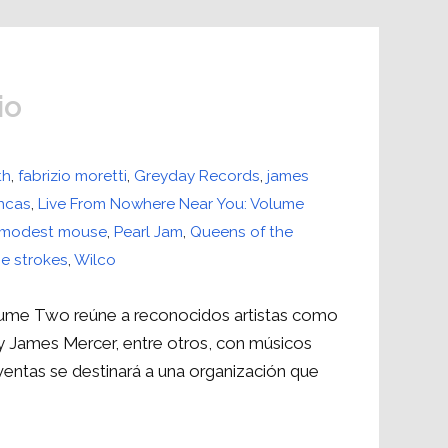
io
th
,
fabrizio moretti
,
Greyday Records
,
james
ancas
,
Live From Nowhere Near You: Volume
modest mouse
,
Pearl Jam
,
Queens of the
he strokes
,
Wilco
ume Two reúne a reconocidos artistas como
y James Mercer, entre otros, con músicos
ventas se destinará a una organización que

...

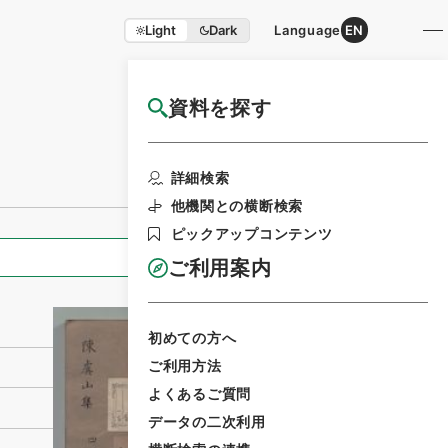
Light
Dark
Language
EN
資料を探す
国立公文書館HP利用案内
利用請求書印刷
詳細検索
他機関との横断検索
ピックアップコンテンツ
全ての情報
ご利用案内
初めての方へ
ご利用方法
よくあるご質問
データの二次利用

...

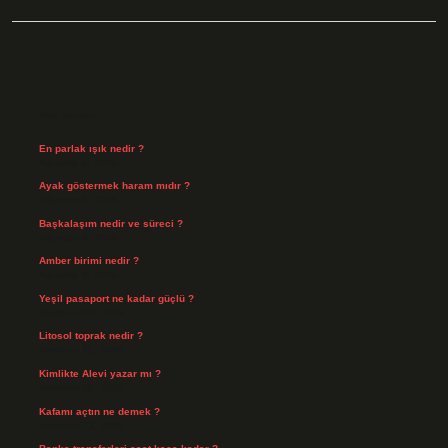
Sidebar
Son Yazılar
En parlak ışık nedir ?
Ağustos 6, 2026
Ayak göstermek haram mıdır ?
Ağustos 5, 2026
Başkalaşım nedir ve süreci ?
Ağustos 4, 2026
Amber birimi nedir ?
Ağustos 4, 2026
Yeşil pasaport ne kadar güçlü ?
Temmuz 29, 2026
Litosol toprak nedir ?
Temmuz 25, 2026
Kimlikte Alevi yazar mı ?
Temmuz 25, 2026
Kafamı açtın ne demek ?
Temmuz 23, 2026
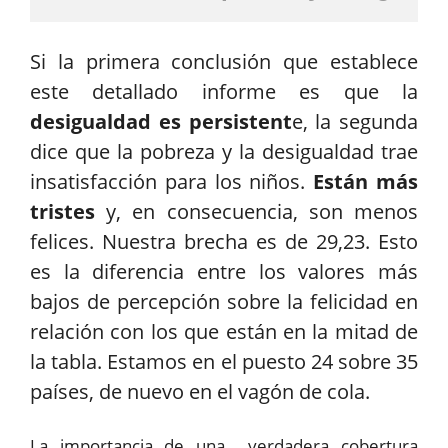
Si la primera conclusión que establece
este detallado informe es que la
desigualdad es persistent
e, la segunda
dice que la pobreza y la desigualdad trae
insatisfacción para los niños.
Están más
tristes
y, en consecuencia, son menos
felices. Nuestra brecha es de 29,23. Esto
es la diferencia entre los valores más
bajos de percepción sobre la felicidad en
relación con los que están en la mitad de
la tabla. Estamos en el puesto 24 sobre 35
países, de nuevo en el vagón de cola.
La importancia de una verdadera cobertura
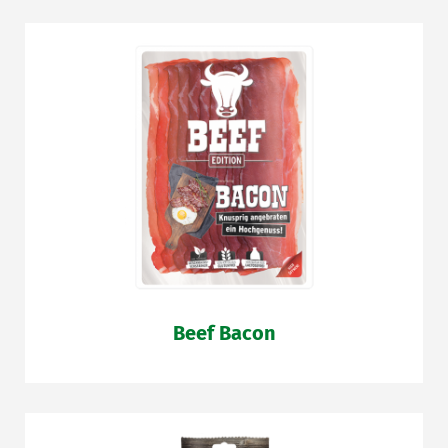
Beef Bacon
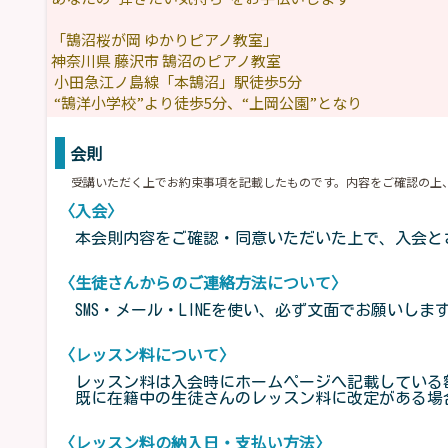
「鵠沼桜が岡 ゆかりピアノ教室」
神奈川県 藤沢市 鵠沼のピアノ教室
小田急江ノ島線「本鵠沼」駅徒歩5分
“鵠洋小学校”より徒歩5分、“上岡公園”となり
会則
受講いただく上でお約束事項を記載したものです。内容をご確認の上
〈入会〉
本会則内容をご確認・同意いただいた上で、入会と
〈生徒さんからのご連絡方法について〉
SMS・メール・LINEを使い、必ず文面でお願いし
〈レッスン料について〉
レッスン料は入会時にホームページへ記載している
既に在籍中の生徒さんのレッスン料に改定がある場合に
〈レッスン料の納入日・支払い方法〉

**What is expected**
Copy out each line in the records above that contains the string "entre". Treat uppercase and lowercase as different.

**Solution**
y James Mercer, entre otros, con músicos
es la diferencia entre los valores más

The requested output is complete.